Taiji fishermen carry on with dolphin hunt

Bloomberg

The port of Taiji in Wakayama Prefecture is going ahead with its annual dolphin hunt even after an Australian town suspended its sister-city ties because of the slaughter and a documentary that has focused attention on the seaside village.

The hunt, in which dolphins are caught at sea or corralled into coves and impaled, was to start Tuesday and last through February.

Hunting dolphins for food in Japan dates back as far as 9,000 years and the town’s hunt is legal under international and domestic law, according to the Web site operated by Taiji’s fishing association.

Taiji’s fishermen will go ahead with the hunt, an official with the association who declined to give his name said last week.

Worldwide attention on Taiji increased with the release this summer of “The Cove,” a U.S. documentary that shows the dolphin cull through footage shot with hidden cameras.

The council of Broome, a town in northwestern Australia that has had formal ties with Taiji for 28 years, voted last month to suspend the relationship “while the practice of harvesting dolphins exists.”

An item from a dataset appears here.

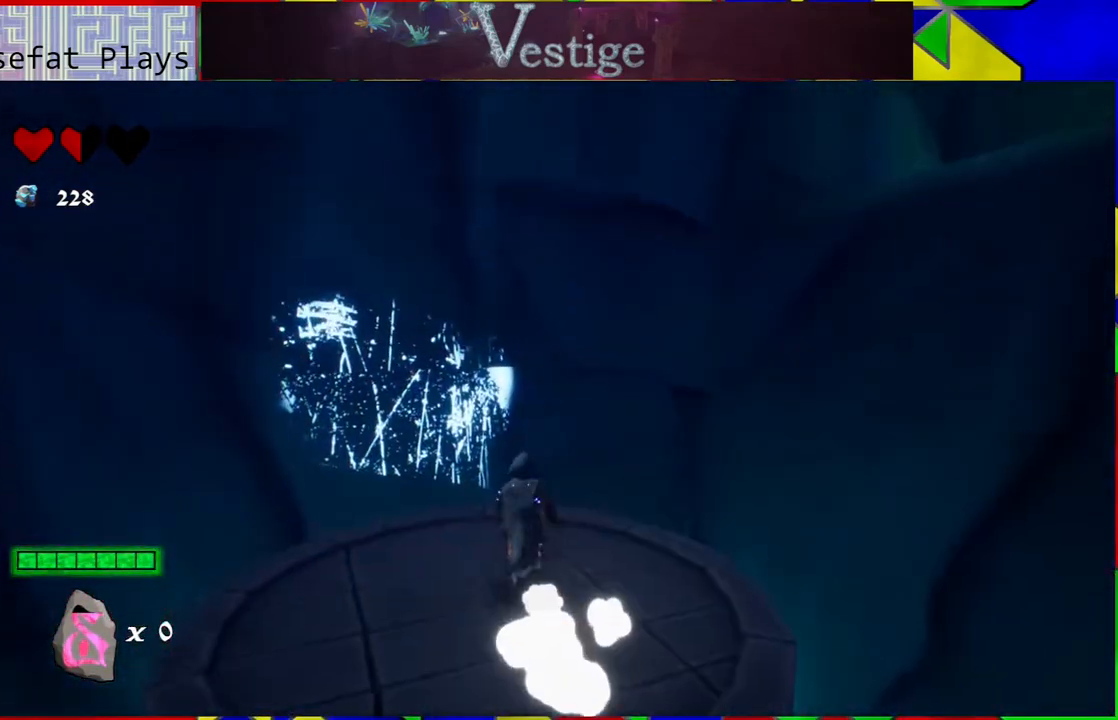
{"buttons": ["B"], "left_stick": "up", "right_stick": "center", "events": [[83, "B", "down"]]}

Taiji government spokesman Hironobu Ryono said Monday he couldn’t comment on the relationship with Broome because the Australian town hasn’t informed him of the change.

The connection between the towns goes back to the 19th century, when pearl divers from Taiji emigrated to Broome, according to Ryono.

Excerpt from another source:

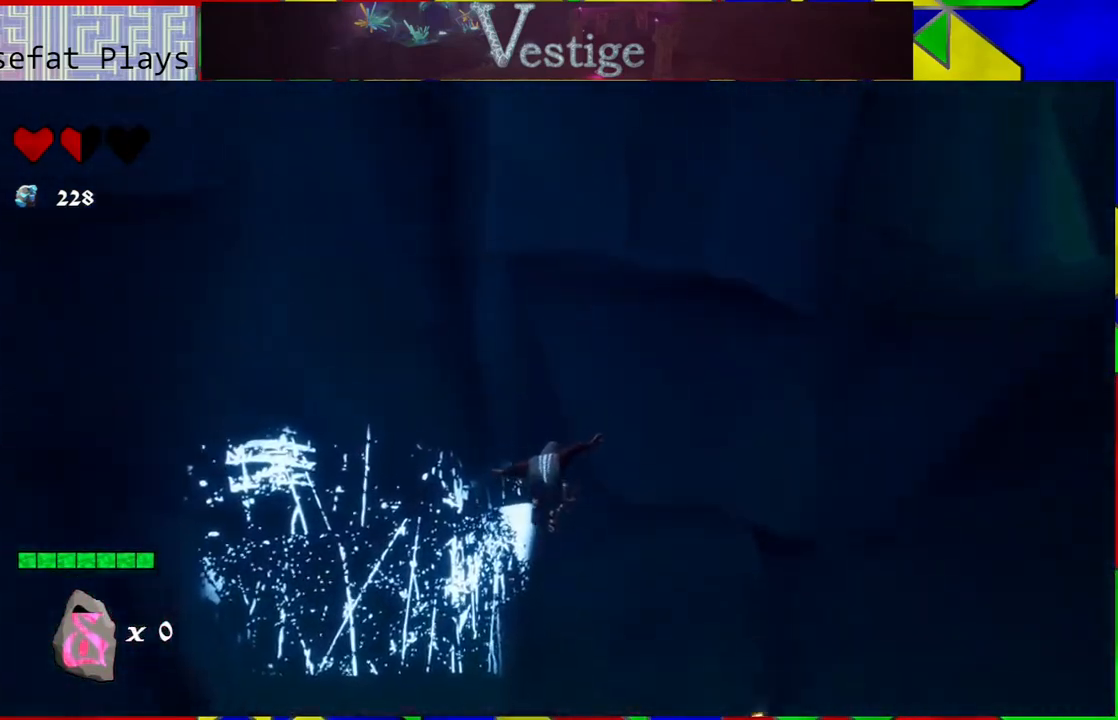
{"buttons": [], "left_stick": "up", "right_stick": "center", "events": [[183, "B", "up"]]}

“My understanding is that our fishermen are preparing for the hunt this season, and I haven’t heard that there is any change in plans,” Ryono said.

According to the Fisheries Agency, 1,623 dolphins were killed in 2007 in Wakayama, the second-highest number in Japan after Iwate Prefecture.

Eight prefectures are permitted to hunt dolphins, with the number killed targeted at around 20,000 annually, according to the agency.